Brano di partenza »
Intanto farò Norma al Liceu di Barcellona in un’altra parte che prediligo: Adalgisa. Adalgisa fronteggia Norma che è fortissima, basti pensare alla scena finale del rogo, quindi interpretarla, visto che è più “debole” e dimostra quanto l’amore porti a fare azioni da evitare, e delle quali ci si pente, fa sì che io debba tirare fuori la sua forza. A me piace tirare fuori la forza dai personaggi. L’ho fatto con Beppe, che è una figura povera, blanda, gli ho dato io lo spirito ribelle. Ad Amsterdam farò Cornelia nel Giulio Cesare.

Che calendario! Speriamo…
E a Monaco sarò Maffio Orsini nella Lucrezia Borgia. Anche se lui e gli altri muoiono avvelenati come degli scemi è un personaggio che adoro. In scena con Gubetta scherzano, ridono, si menano e mi fanno pensare alla gioventù, a quanto sia importante per i ragazzi poter sperimentare un’amicizia di gruppo.

Tu l’hai avuta?

Purtroppo no. Ho subito il bullismo verbale perché ero fisicamente sviluppata, già alle elementari. Con il seno.

Come hai reagito?

In un primo momento mi sono chiusa in me, in un secondo momento, grazie a mio padre, mi sono rifugiata nello studio del pianoforte. Durante il liceo scientifico, volevo fare medicina, la musica mi ha completamente rapita. Non mi sono diplomata in pianoforte, sono arrivata all’ottavo anno, ma ho cominciato a studiare canto lirico perché mi interessava il canto in generale.

Ho sempre avuto il timore di rivelarmi, così cantando canzoni già scritte, con parole di rabbia, amore, non ero colpevole di quello che dicevo (ride). Era per potermi liberare. L’ho fatto anche scrivendo un diario.

Materiale fornito »
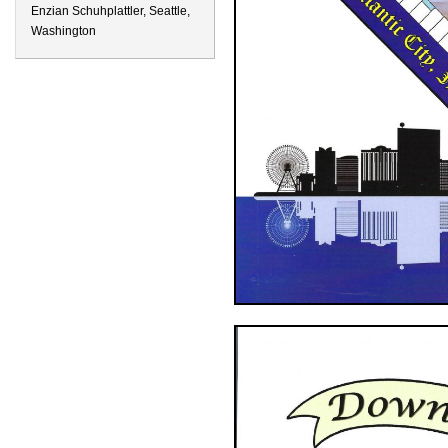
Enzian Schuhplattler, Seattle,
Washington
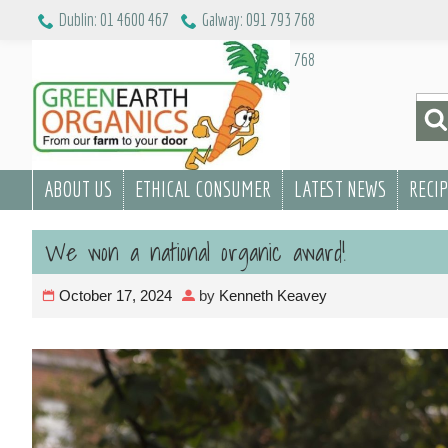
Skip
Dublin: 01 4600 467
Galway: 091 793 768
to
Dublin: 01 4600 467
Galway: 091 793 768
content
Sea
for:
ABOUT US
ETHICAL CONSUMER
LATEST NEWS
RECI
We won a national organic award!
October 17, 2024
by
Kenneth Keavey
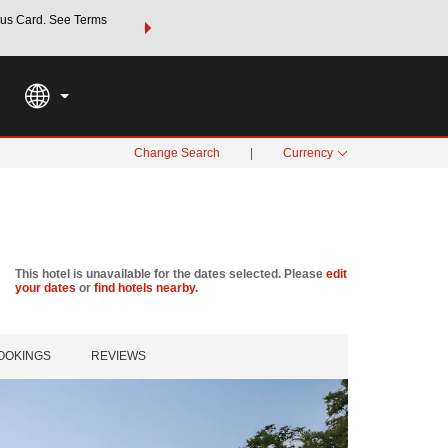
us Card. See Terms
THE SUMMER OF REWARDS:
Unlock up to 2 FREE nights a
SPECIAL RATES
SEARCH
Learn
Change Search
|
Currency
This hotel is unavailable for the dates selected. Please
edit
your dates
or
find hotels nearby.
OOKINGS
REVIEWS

--

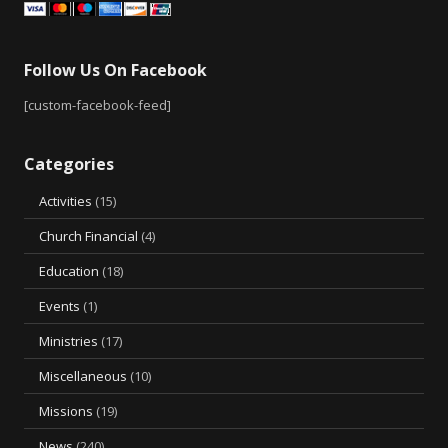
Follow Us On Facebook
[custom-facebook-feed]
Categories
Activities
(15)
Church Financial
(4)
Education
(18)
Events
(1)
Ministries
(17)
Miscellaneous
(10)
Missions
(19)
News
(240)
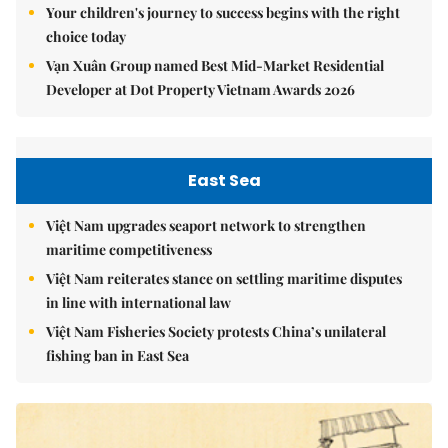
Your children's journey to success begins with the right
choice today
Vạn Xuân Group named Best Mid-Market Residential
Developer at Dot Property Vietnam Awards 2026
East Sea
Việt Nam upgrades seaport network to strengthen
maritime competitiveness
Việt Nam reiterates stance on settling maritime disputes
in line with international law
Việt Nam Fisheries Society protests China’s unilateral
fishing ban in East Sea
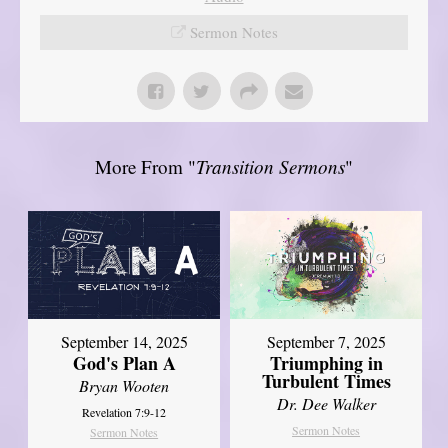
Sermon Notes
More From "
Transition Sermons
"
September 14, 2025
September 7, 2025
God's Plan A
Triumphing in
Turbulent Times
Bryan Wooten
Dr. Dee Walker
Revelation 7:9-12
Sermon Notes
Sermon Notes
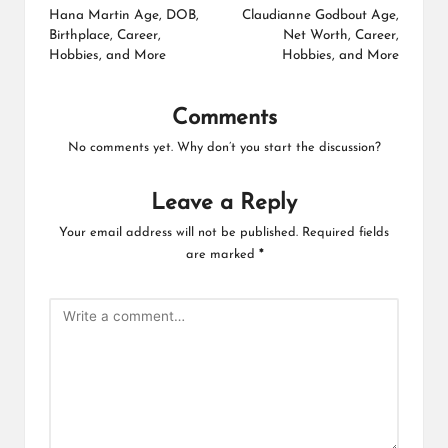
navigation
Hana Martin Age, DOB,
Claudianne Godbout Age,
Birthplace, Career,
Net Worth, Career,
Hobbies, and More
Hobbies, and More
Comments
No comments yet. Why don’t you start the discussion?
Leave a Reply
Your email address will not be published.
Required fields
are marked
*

==

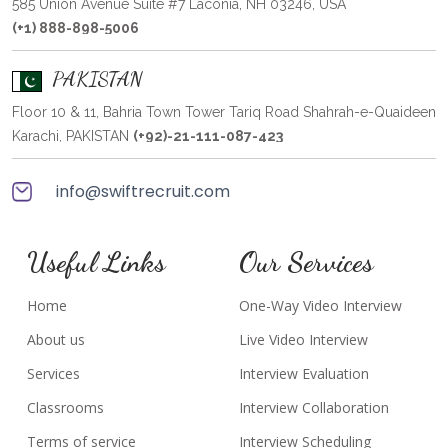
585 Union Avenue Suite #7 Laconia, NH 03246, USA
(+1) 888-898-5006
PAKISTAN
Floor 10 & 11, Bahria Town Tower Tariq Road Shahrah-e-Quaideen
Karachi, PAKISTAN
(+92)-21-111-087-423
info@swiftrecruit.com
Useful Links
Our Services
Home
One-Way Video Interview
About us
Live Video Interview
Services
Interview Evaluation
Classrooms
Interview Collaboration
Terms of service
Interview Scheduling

Dettagli dell'esercizio »
Scrivi il seguito dell'intervista sul canto lirico, a partire dall'ultima frase riportata. Il materiale proviene da una fonte diversa dal brano.

Soluzione dell'esercizio »
Scrivi ancora?

Sì, non sono granché, ma mi serve tanto. La scrittura, insieme alla musica, mi ha salvato nei momenti critici. Non dobbiamo atteggiarci a Superman, succede di cadere. Scrivo pensieri, non certo endecasillabi. È un modo per gettare via la negatività, ho imparato che non bisogna mai inghiottire rospi. È fondamentale. Se fossi davanti alla Regina Elisabetta inghiottirei il rospo, ma andrei subito in bagno a sputarlo.

Accennavi alla cucina. Sei una cuoca abile?

Lo deve dire chi mangia i miei piatti.

E che dicono?

Che sono una bravissima cuoca.

Specialità partenopee?

In particolare mi piace preparare i dolci. Spesso sono gli struffoli. Mamma è sempre stata brava, ma non si dedica ai dolci, da piccola li facevo io per mio padre. La devozione della figlia. Il complesso di Edipo…

Ottimo cavarsela con gli struffoli.

Pastiere, zeppole, ciambelle con lo strutto. Soffici. Ultimamente la mia passione è distillare liquori. Sono immersa in un libro con le ricette dei monasteri, delle vecchie signore, le proprietà di erbe e frutti. L’anice stellato, il latte di suocera… Voglio dare valore alla nostra tradizione, al lavoro artigianale. Sono diventata testimonial di una meravigliosa creatrice fiorentina di gioielli, Giovanna, che vorrebbe disegnare una linea dedicata all’opera.

Non basta una vita per scoprire l’Italia, in vacanza resto nei miei luoghi, nel mio Cilento. Il Battistero di San Giovanni in Fonte, la Certosa di Padula, Palinuro, Procida. Marina di Camerota è un posto stupendo.

Chi ti ispira?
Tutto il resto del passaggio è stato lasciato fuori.